Collected material:
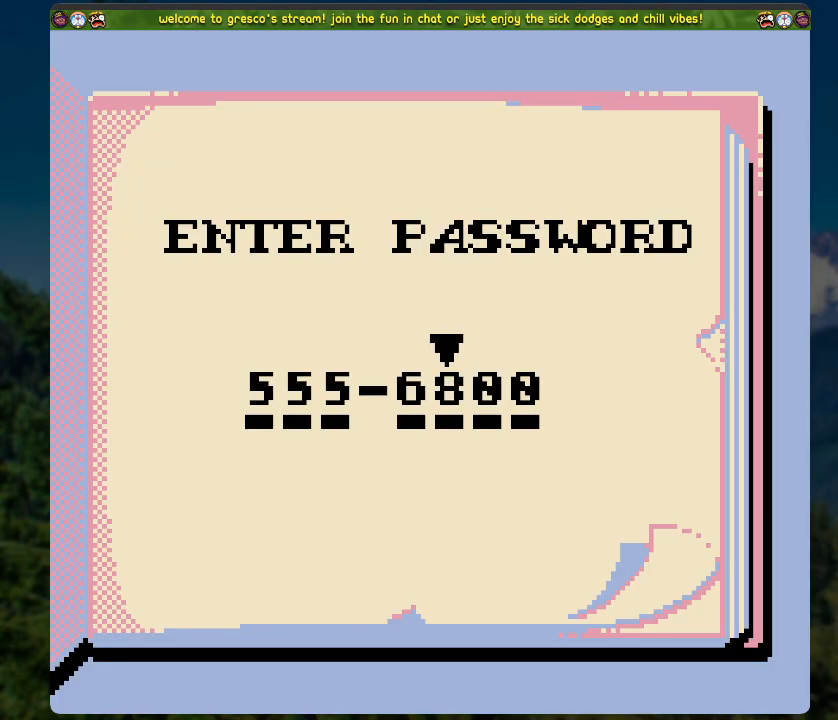
{"buttons": [], "left_stick": "center", "right_stick": "center", "events": [[302, "DPAD_RIGHT", "down"], [419, "DPAD_RIGHT", "up"]]}
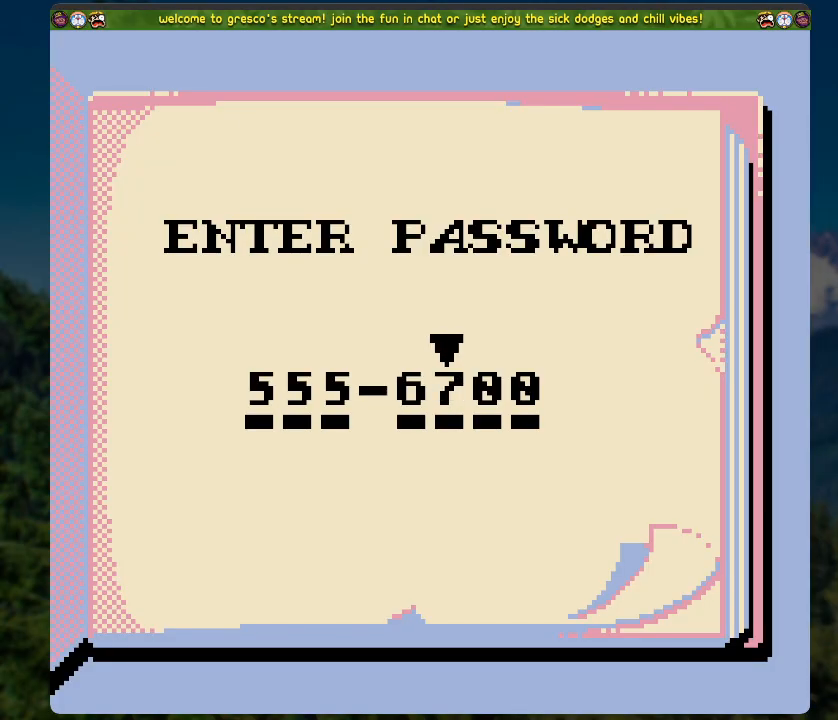
{"buttons": [], "left_stick": "center", "right_stick": "center", "events": [[50, "DPAD_UP", "down"], [167, "DPAD_UP", "up"], [401, "DPAD_UP", "down"], [485, "DPAD_UP", "up"]]}
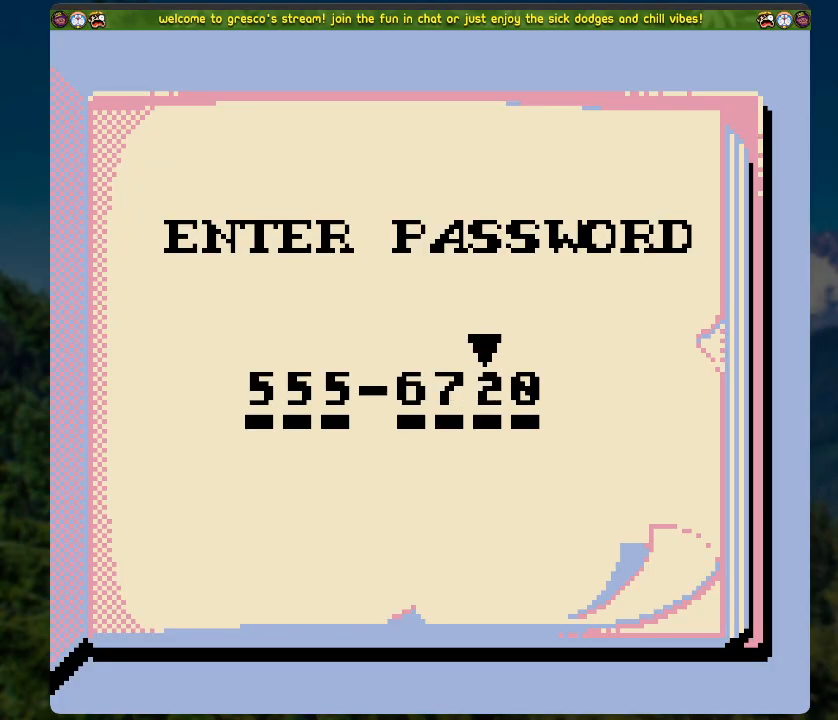
{"buttons": ["DPAD_DOWN"], "left_stick": "center", "right_stick": "center", "events": [[100, "DPAD_RIGHT", "down"], [200, "DPAD_RIGHT", "up"], [318, "DPAD_DOWN", "down"], [418, "DPAD_DOWN", "up"], [485, "DPAD_DOWN", "down"]]}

Work instructions: Should there be pictures in the data, leave them out and return the rest exactly.

Task response:
{"buttons": [], "left_stick": "center", "right_stick": "center", "events": [[302, "DPAD_RIGHT", "down"], [419, "DPAD_RIGHT", "up"]]}
{"buttons": [], "left_stick": "center", "right_stick": "center", "events": [[50, "DPAD_UP", "down"], [167, "DPAD_UP", "up"], [401, "DPAD_UP", "down"], [485, "DPAD_UP", "up"]]}
{"buttons": ["DPAD_DOWN"], "left_stick": "center", "right_stick": "center", "events": [[100, "DPAD_RIGHT", "down"], [200, "DPAD_RIGHT", "up"], [318, "DPAD_DOWN", "down"], [418, "DPAD_DOWN", "up"], [485, "DPAD_DOWN", "down"]]}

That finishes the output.